Tensión en los círculos de poder en Marruecos por la posibilidad de establecer relaciones diplomáticas con Israel

La relación de los principales bloques de poder en Rabat no pasa por su mejor momento debido a la creciente tensión por la posibilidad de que Marruecos establezca relaciones diplomáticas convencionales con el Estado sionista, Israel, especialmente con la próxima visita de Jared Kushner, artífice del ‘Acuerdo del Siglo’.

De esta forma, el rey Mohamed VI, su consejero, de religión judía, Andry Azoulay y el principal partido político monárquico, Asala wa Muasara, lideran la corriente favorable a que Marruecos deje de tener relaciones encubiertas con Israel y pase a entablar relaciones diplomáticas normales.

En el bando opuesto, el partido del Gobierno y principal fuerza política islamista, Justicia y Desarrollo, liderado por el primer ministro, Saddine Eloutmani, oponen la idea y la califican de “líneas rojas para el partido”, tal y como se afirmó en la apertura del Congreso Nacional de las Juventudes Islamistas, celebrado en el día de ayer.

La discrepancia entre ambos bandos es palpable y empieza a dificultar la gobernabilidad del país. Justicia y Desarrollo, por su parte, confía en que El Majzen no desafiará a las masas islamistas, especialmente en un momento caracterizado por las dificultades socioeconómicas generadas por la nefasta gestión pública y por la pandemia del Coronavirus.
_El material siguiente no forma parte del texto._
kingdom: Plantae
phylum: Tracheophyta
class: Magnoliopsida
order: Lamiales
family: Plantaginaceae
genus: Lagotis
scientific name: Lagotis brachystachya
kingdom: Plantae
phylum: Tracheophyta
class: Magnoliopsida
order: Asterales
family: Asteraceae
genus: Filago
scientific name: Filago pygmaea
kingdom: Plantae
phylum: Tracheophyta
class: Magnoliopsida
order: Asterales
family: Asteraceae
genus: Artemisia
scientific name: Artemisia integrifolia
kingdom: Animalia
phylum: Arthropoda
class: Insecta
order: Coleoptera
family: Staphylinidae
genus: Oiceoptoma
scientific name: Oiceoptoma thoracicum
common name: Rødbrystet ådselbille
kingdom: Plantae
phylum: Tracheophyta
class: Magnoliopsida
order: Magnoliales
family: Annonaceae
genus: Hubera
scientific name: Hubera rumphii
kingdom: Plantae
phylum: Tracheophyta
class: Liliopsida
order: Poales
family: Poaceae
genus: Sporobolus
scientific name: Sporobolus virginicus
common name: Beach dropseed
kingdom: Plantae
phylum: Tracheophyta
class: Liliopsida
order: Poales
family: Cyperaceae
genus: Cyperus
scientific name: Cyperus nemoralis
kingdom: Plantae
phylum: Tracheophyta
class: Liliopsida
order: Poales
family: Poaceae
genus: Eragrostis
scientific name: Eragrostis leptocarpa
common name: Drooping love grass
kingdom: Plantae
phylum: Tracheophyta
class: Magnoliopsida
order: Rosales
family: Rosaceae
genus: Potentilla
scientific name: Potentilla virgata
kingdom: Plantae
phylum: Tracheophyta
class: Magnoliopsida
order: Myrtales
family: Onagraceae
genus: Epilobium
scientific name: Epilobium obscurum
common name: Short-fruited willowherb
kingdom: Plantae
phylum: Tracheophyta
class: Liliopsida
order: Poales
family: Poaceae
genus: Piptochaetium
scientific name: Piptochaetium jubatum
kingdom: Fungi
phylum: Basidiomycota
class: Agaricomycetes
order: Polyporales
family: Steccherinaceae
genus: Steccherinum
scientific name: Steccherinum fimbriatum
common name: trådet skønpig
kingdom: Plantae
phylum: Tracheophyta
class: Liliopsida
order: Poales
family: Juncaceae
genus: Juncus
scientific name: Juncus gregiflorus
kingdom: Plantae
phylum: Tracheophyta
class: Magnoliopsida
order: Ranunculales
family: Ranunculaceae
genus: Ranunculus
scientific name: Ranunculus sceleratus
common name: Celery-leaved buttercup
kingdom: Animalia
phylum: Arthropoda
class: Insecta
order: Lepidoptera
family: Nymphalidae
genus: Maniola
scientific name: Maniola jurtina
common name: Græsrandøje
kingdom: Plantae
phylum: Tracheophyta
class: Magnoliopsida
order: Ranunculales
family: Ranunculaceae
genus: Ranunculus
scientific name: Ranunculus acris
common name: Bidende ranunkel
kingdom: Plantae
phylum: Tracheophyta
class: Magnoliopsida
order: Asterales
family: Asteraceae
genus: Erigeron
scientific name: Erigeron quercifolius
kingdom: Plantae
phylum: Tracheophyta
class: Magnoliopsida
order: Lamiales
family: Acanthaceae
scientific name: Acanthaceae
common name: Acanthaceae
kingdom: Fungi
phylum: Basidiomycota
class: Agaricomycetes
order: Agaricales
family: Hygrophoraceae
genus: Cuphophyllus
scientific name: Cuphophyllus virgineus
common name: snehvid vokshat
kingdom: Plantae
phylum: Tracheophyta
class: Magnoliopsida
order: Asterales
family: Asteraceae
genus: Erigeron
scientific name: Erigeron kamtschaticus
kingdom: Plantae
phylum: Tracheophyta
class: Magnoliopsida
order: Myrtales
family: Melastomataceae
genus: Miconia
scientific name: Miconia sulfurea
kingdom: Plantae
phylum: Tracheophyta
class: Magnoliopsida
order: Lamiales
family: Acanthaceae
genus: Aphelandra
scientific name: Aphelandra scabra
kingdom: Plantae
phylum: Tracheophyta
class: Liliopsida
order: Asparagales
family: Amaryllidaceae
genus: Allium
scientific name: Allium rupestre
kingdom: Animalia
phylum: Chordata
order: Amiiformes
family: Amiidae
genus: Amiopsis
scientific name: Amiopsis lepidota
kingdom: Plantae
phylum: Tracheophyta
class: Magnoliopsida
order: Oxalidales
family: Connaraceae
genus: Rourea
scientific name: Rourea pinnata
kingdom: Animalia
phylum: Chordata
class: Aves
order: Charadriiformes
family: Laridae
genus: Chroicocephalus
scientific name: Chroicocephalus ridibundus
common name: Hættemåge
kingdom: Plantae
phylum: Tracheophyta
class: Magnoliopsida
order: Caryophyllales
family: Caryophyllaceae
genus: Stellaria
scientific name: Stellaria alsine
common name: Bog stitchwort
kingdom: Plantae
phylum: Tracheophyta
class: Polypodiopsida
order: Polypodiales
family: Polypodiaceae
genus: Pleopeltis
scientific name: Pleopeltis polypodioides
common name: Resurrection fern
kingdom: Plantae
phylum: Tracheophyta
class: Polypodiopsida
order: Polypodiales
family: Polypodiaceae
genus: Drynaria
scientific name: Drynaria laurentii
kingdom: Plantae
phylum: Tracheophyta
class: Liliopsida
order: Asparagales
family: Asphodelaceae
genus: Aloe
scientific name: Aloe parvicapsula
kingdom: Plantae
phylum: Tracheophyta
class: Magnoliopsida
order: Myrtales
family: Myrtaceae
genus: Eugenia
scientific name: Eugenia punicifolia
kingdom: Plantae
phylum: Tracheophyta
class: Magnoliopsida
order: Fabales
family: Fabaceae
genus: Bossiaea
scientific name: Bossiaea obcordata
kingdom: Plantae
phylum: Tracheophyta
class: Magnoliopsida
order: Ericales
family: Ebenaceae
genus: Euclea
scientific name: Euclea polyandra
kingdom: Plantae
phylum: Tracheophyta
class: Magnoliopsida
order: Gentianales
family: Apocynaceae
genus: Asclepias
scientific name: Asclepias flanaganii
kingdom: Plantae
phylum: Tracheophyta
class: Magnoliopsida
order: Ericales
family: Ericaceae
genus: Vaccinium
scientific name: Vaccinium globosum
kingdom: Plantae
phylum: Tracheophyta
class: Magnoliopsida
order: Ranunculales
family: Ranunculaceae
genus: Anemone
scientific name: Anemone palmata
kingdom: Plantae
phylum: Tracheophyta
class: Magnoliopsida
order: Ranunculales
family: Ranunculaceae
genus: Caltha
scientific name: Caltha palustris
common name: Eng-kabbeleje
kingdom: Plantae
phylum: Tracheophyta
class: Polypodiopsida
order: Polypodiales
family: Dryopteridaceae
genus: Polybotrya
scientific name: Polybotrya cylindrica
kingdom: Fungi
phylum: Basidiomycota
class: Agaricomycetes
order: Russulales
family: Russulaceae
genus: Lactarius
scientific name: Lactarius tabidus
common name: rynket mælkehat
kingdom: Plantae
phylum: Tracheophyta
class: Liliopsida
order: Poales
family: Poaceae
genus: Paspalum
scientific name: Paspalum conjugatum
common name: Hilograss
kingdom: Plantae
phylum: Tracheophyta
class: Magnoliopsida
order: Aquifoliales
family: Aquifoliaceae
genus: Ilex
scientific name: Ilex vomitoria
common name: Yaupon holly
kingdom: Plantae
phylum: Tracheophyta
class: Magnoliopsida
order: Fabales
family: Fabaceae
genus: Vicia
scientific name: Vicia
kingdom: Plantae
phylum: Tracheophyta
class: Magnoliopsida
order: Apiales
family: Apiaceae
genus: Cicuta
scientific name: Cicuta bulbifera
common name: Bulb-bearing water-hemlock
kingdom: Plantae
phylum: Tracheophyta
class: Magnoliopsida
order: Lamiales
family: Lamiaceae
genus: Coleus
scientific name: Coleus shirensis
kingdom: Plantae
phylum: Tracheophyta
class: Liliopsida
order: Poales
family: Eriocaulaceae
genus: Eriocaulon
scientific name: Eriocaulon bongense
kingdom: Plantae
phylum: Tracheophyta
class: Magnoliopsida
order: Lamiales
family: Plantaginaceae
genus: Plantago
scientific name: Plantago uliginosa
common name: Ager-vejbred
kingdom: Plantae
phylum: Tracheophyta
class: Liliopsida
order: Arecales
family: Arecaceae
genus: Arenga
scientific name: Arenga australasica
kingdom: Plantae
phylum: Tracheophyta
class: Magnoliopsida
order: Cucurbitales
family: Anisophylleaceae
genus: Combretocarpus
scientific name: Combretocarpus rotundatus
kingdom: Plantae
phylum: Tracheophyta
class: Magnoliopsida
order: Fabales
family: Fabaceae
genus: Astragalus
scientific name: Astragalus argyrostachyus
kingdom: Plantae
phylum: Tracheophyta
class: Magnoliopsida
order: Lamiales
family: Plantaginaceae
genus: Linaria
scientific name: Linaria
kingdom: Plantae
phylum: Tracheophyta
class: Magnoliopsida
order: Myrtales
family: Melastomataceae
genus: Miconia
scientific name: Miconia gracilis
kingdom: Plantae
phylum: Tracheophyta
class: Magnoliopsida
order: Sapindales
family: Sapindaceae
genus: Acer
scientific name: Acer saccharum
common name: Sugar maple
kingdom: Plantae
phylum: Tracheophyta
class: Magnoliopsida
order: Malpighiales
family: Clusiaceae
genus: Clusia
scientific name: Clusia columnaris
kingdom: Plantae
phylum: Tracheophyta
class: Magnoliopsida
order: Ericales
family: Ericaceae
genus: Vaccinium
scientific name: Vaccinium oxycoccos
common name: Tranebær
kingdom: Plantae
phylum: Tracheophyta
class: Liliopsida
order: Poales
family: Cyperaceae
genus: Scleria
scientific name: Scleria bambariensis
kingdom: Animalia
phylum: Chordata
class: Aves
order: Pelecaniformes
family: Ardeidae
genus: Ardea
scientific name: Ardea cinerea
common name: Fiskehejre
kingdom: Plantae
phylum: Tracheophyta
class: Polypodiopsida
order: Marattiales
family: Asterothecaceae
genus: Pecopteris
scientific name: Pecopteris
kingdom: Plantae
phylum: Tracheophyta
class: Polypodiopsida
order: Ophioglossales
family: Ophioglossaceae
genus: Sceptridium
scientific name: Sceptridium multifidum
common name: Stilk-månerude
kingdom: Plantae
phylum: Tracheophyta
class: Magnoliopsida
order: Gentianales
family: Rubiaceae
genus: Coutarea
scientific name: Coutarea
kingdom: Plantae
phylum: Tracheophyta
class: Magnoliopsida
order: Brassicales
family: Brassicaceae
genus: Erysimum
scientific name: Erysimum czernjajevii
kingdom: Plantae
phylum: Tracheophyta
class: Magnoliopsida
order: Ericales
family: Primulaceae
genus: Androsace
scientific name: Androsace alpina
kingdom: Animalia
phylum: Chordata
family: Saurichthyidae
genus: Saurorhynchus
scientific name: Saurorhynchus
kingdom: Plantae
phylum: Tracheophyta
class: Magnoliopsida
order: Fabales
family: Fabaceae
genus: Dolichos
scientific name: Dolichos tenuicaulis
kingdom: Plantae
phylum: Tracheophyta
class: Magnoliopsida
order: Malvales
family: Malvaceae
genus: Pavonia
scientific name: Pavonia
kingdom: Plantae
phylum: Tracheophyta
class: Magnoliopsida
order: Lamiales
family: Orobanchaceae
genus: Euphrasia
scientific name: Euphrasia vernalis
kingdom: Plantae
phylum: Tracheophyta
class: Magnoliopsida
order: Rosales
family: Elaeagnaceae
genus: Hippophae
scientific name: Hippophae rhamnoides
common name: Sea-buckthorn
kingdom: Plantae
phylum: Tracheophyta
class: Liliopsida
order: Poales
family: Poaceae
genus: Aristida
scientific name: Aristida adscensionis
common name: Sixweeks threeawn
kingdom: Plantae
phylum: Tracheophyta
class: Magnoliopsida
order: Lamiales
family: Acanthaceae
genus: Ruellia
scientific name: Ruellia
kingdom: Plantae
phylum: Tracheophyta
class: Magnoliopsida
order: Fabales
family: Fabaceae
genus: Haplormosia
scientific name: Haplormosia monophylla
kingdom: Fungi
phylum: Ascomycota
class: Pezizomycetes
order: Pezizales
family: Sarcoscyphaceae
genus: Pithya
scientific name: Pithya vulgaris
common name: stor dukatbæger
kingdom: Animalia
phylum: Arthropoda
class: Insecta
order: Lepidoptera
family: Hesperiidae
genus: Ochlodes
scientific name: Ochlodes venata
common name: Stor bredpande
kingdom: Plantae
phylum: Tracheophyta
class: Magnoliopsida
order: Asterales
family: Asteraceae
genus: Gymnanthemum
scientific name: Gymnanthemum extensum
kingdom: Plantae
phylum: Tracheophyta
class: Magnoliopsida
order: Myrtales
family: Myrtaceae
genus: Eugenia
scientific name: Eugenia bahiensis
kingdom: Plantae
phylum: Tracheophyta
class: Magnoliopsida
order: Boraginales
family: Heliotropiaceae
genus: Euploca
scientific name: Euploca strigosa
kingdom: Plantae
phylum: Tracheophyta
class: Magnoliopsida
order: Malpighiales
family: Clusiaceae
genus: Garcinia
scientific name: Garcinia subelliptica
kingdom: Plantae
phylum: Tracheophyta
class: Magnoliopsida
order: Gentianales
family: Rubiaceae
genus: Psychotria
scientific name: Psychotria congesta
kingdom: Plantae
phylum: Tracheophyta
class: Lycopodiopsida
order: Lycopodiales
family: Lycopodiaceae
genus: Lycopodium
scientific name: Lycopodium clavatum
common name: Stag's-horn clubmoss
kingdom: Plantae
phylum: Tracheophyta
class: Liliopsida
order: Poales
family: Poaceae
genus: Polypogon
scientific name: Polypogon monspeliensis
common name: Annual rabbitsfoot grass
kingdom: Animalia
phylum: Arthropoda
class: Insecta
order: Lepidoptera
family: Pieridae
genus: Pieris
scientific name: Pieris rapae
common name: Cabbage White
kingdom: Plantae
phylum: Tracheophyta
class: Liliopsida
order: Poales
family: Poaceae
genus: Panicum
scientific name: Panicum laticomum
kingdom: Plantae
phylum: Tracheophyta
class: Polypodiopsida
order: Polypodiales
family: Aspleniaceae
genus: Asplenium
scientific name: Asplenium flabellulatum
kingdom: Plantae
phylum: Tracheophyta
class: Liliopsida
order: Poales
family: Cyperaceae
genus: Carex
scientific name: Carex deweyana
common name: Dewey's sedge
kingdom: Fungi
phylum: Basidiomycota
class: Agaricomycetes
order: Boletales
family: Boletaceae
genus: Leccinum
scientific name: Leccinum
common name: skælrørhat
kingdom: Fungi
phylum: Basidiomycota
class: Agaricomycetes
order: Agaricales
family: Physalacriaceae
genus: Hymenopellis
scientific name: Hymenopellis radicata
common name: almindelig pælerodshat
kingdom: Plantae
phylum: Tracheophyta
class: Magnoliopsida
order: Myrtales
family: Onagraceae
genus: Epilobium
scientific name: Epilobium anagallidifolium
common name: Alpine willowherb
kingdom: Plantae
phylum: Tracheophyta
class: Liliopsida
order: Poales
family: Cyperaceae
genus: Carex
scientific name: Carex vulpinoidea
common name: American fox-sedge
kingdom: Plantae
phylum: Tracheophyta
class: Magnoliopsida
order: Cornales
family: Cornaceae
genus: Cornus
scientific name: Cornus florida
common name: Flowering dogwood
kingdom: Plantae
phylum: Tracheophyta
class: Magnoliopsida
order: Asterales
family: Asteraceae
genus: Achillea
En este sentido, el primer ministro, Saddine Eloutmani, no ocultó sus intenciones al respecto y se abstuvo de la recepción oficial ofrecida por Mohamed VI y su príncipe heredero para el asesor personal y yerno de Trump, Jared Kushner, que llegó a Rabat en mayo de 2019, para facilitar la idea del reconocimiento.

Los seguidores de la política marroquí interpretan el gesto de Eloutmani y sus declaraciones recientes en el marco del pulso mantenido con el círculo más monárquico del poder en Marruecos.

Recientemente, múltiples publicaciones de prestigio pronosticaron que Marruecos será el siguiente país árabe, después de Emiratos, en oficializar sus lazos con Israel.

Otros analistas vinculan la decisión con que Marruecos ofrezca sus relaciones con Israel a cambio de que EEUU reconozca su soberanía sobre el Sahara Occidental.

No obstante, el establecimiento de relaciones entre Marruecos e Israel, dependerá en gran medida en el ganador de los dos bloques de poder enfrentados por el enfoque hacia Israel.